芹がそんな風に言うなんて思いもしなかった。


「男は、葉山くんだけじゃないよ?」


「うん…そうなんだけどね」


これが恋なんだと自覚した時、すでに私達は今みたいな関係になっていた。


離れてはじめて気づいた気持ち。

まだ、そこまで大きくない気持ち。


今ならまだ戻れるかもしれない。

そう思ったこともあったけど。


好きと言いたいわけでも、付き合いたいわけでもない。

ただ、前みたいに戻れたらと思うだけ。



「恋とか、私には似合わないんだよ…」


「ごめん、でしゃばりすぎた」


「ううん。
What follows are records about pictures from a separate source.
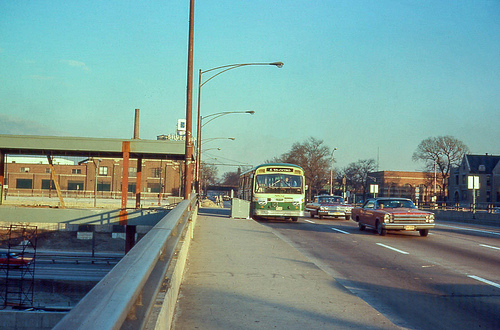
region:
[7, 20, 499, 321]
picture taken on a city street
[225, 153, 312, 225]
bus stopped on street at bus stop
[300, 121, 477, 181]
trees with no leaves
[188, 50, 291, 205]
street lights over hanging the street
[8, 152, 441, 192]
red brick buildings on both sides of street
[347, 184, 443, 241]
old fashioned red car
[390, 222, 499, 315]
white lines painted on street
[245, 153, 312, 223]
bus painted green and white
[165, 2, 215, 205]
tall brown utility pole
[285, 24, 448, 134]
clear blue sky with no clouds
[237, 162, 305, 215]
old green and yellow bus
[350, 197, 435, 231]
red car with chrome bumper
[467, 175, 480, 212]
backside of metal street sign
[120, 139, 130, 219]
rusty metal beam holding up roof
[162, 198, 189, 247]
metal safety railing on side of bridge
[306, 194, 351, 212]
red car beside green and yellow bus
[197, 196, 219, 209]
construction area on sidewalk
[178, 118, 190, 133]
blue and white sign on rusty metal pole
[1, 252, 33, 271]
red car driving under bridge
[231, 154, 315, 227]
Green bus on the road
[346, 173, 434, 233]
red car on the road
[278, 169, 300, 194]
operator driving the bus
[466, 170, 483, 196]
sign on a pole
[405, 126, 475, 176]
tree with no leaves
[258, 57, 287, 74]
light on a lamp post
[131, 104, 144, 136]
smoke stack on a building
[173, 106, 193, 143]
electric box on a building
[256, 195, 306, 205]
head lights on a bus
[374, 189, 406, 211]
two people in a car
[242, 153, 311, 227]
autobus on the street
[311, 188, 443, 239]
vehicles on the street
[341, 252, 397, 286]
lane of a street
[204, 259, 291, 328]
sidewalk of a street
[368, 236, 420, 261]
white marks on a street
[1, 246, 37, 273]
vehicle on street below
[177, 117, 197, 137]
banner hanging off pole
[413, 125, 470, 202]
tree with few leaves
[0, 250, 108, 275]
street beneath street above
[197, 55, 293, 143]
lights on the street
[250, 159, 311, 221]
bus on the road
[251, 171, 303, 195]
windshield on the bus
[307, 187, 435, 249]
cars driving down the road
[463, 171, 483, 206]
back of a road sign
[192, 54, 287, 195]
light poles on the side of the road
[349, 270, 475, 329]
shadow on the road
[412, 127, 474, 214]
tree growing on the sidewalk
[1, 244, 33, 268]
car on the road below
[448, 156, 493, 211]
buildings across the road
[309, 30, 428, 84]
sky is a clear blue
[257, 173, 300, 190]
a window on a bus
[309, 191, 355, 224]
a car on a street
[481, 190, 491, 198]
a window on a building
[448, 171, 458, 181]
a window on a building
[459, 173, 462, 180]
a window on a building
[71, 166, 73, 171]
a window on a building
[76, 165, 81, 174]
a window on a building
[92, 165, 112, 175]
a window on a building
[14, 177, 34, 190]
glass window on building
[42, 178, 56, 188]
glass window on building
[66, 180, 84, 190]
glass window on building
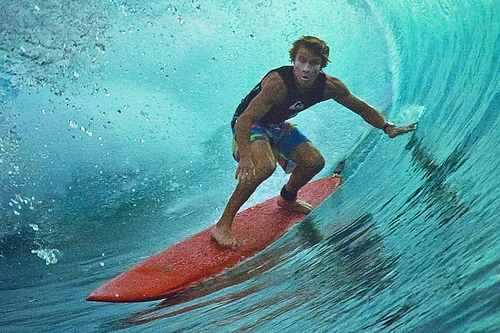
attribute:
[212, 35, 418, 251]
man — surfer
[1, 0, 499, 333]
wave — blue, in ocean, large, curving, glassy-like, in water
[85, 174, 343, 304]
surfboard — red, top up, in water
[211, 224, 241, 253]
foot — bare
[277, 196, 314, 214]
foot — bare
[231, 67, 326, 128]
shirt — blue, sleeveless, black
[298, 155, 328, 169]
knee — bent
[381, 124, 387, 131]
strap — black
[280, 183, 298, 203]
ankle band — black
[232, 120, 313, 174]
swim trunks — blue, partially green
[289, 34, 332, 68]
hair — blonde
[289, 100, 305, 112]
design — black, white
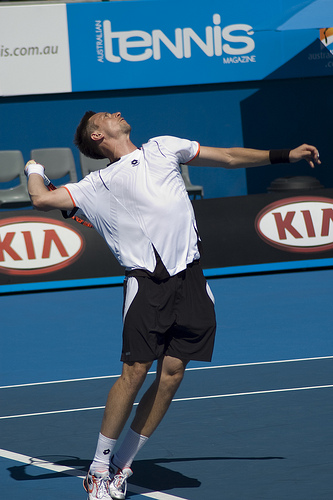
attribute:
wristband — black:
[265, 145, 290, 162]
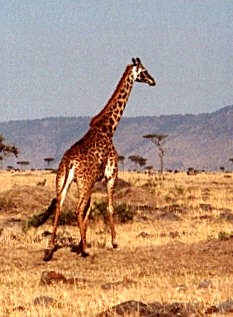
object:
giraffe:
[30, 57, 156, 263]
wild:
[0, 0, 233, 317]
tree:
[141, 133, 170, 173]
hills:
[0, 101, 232, 173]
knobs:
[134, 56, 141, 65]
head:
[127, 56, 157, 88]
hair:
[30, 195, 59, 225]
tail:
[28, 161, 77, 230]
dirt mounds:
[0, 175, 155, 221]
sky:
[0, 1, 231, 122]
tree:
[43, 157, 54, 168]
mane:
[89, 63, 131, 125]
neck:
[97, 74, 134, 136]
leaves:
[152, 133, 156, 137]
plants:
[0, 166, 233, 316]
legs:
[76, 182, 90, 255]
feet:
[79, 246, 94, 256]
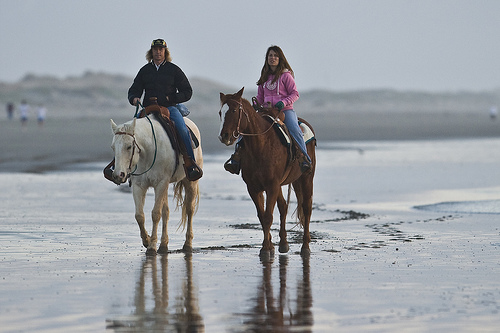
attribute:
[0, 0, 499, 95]
sky — light blue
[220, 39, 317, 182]
woman — riding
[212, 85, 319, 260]
horse — brown, white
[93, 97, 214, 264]
horse — white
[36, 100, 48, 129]
people — distant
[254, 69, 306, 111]
jacket — pink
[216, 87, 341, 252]
horse — brown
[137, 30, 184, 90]
man — wearing, riding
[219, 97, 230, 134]
forehead — white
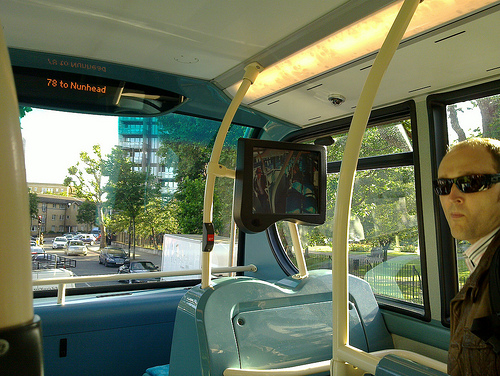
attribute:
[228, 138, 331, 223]
telivision — black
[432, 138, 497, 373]
man — bald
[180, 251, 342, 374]
seat — part, bus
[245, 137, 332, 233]
monitor — black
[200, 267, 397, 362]
seat — bus, aqua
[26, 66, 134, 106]
letters — orange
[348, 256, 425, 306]
fence — black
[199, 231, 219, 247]
button — red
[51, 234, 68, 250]
car — small, white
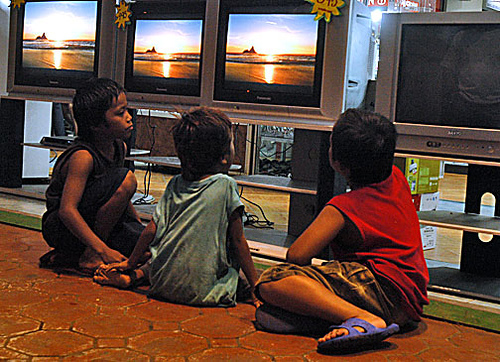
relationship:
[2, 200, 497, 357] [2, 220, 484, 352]
stone on ground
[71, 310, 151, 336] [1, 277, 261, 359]
red stone on ground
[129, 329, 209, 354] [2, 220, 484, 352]
brick on ground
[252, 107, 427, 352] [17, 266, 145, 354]
boy sitting on floor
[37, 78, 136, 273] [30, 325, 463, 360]
boy on floor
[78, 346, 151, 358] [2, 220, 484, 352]
brick on ground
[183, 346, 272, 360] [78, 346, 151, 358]
brick on brick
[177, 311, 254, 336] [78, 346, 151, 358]
brick on brick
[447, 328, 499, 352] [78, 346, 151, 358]
brick on brick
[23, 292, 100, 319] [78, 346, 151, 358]
brick on brick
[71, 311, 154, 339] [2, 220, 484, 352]
brick on ground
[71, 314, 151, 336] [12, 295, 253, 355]
brick on ground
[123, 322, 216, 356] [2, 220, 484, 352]
brick on ground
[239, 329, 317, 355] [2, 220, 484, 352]
brick on ground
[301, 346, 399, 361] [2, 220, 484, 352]
brick on ground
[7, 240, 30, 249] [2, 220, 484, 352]
brick on ground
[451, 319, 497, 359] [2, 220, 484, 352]
stone on ground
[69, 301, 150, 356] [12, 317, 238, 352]
red stone on ground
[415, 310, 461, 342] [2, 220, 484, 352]
stone on ground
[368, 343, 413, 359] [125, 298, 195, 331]
stone on ground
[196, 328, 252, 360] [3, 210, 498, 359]
red stone on ground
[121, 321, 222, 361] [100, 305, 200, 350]
stone on ground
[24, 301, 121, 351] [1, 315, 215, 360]
stone on ground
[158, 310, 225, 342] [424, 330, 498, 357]
brick on ground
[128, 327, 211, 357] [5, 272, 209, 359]
red brick on ground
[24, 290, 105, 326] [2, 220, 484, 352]
brick on ground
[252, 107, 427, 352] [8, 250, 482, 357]
boy on floor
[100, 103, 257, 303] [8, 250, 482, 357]
boy on floor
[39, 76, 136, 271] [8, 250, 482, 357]
boy on floor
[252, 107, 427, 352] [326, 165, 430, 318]
boy wears red shirt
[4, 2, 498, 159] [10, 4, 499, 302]
televisions on shelves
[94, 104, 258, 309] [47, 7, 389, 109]
boy look televisions.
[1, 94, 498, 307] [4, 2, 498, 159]
shelves under televisions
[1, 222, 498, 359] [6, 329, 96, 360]
floor made of tiles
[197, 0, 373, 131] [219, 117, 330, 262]
televisions on shelf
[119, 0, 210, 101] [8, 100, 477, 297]
tv on shelf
そんなことない
芹の存在は私にとってすごく大きいんだよ」


キュッとジュースの入ったカップを握りしめて笑った。


それを見て芹は安堵の表情を浮かべた。


「私の話なんかいいからさ、芹は?
最近、彼氏とどうなの??」

「いやいや、まだ付き合って日が浅いから
それに、直人、部活で忙しいからさ」


少し照れたような、でも幸せそうな顔。


芹は他校に最近できた彼氏がいる。

あんまり会えないしでなかなか片想いが実らなかったみたいだけど、勇気を出して告白したところOKがでたみたい。


私も、芹みたいな勇気があれば。


「あ、そうだ!
今度直人の友達紹介するよ」

「いやいや、私そゆの苦手だから」

「大丈夫!その人、すっごく人懐っこい人だから」


なにが大丈夫なのか分からないけど、芹の勢いはすごい。

この勢いなら彼氏が落とせても不思議ではないな。